Retired nurse Andrea Grieve worked for about two years gathering the profiles for A Legacy of Caring: Our World War 2 Nurses.
They faced bombardment, disease and were forced to join in the likes of the dangerous 1941 evacuation of the island of Crete, Grieve said.

“There’s a fabulous photo . . . of them all hiding in a cemetery and they’ve got their gloves and their hats and jackets and ties, and they’re hiding in this cemetery that was bombed the next day.”
Many had brothers serving in the war; others had seen the work done by nurses in World War 1, she said.
“I think there was an absolute commitment to look after ‘our boys’ — and they were their boys. And those boys loved them.”
Grieve, a mental health nurse, retired in 2020, in her late 60s, after being swept up herself in history: the arrival of the pandemic. “I was told ‘don’t come Monday’ with my age and pre-existing medical conditions.”
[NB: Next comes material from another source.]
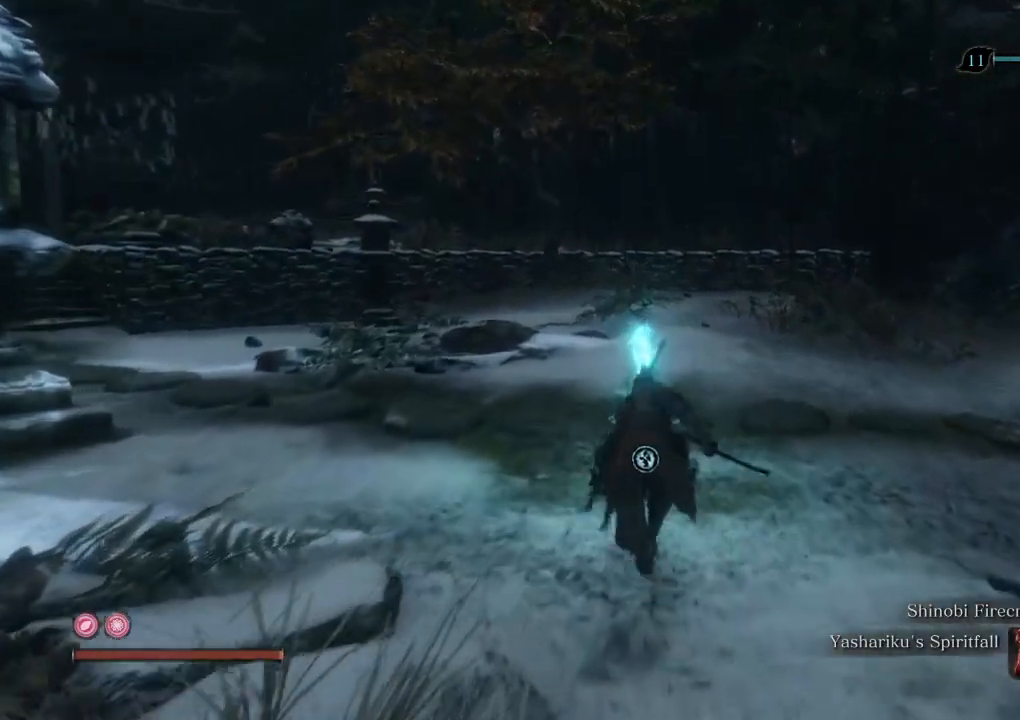
{"keys": [], "mouse": [], "events": [[17, "e", "down"], [83, "e", "up"], [83, "shift", "up"], [183, "e", "down"], [233, "e", "up"], [317, "e", "down"], [367, "w", "up"], [400, "e", "up"]]}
Her retirement mahi, however, meant she uncovered stories about ordinary people in extraordinary, and terrifying circumstances.
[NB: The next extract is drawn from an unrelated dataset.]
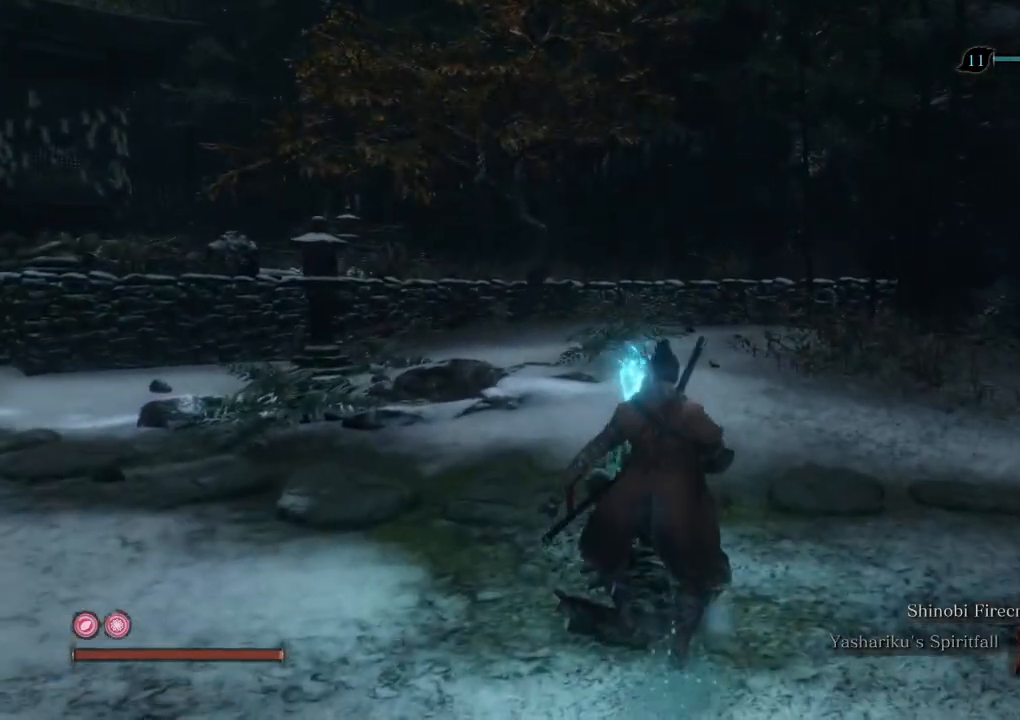
{"keys": [], "mouse": [], "events": []}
This included the 1943 Nazi bombing of Bari — a harbour on Italy’s southern coast where a New Zealand hospital was based. Dozens of ships were destroyed — including one secretly loaded with deadly mustard gas.
“They had the horror of these people with burns, hundreds of sailors died, local people [too].”
The nurses had an ability to “compartmentalise” the things they saw, Grieve said, focusing instead on the adventure of travel: even though it included spots with — then unknown — long-term risks.
“I wonder about their exposure in Japan. There’s a quote somewhere from one of the nurses. On their days off they would travel to Hiroshima . . . and pick up pieces of fused glass. I don’t know how radioactive they would have been, but it sounds like they were mucking around in the rubble and picking up stuff.”
The stories and images she found were “absolutely amazing”, she said.

There was the likes of nurse Jane Nepia standing in a photograph with desert soldiers leaning against a truck. She was the first Māori nurse to be awarded the Associate Royal Red Cross.
Nepia worked in casualty clearing stations – mobile surgical units near combat zones, stabilising wounded soldiers; on hospital ships, and then in post-war Japan.
She died in Wairoa hospital in 1982, near her home in Nūhaka in Hawke’s Bay where she retired — tending her garden as long as she could, and helping Nūhaka people as long as she could.
Grieve said her “absolute favourite” story was that of nurse Quita Cordner, on duty in Egypt when a white English bull terrier, a regimental mascot called Major Major, was admitted for surgery “to remove shrapnel from his rump”.
‘On their days off they would travel to Hiroshima and pick up pieces of fused glass.’
“She went on to become a world authority on the bull terrier breed, and I’m convinced it’s because of the dog she helped in theatre.”
Major Major died of illness in Italy and was buried beneath a cross with his name and serial number on it, Grieve said.
Cordner eventually married a retired British naval commander and died in 2011, aged 97.
Grieve said the nurses’ full military records were still under embargo — not allowed to be released — despite the 80 years elapsed since the war ended.
“I’m very hopeful that as people come to know about the project they’ll come forward with more information . . . I find it sad when you look on the Auckland war memorial Cenotaph, there’s very few photographs of them.”
- A Legacy of Caring: Our World War 2 Nurses, September 1-7, midday-4pm. Nurses’ Memorial Chapel. And October 12-26, 1pm -3.30pm on Wednesdays, Saturdays and Sundays, or by arrangement.